- _PROBLEM DETAILS_
Exactly as written, give again the line with "Наредног викенда, од" and all subsequent lines through the end of the records.

- _DATA SHOWN_
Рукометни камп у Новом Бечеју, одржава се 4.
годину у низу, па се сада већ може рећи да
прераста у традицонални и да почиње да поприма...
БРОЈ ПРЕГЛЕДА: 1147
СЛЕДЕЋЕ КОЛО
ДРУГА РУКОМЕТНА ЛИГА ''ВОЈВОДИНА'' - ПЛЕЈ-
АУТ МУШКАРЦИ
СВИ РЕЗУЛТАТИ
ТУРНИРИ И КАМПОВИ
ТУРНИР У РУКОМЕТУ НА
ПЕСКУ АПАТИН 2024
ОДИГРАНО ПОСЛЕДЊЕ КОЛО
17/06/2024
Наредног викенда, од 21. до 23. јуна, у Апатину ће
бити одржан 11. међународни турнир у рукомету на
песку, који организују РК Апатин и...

- _TASK SOLUTION_
Наредног викенда, од 21. до 23. јуна, у Апатину ће
бити одржан 11. међународни турнир у рукомету на
песку, који организују РК Апатин и...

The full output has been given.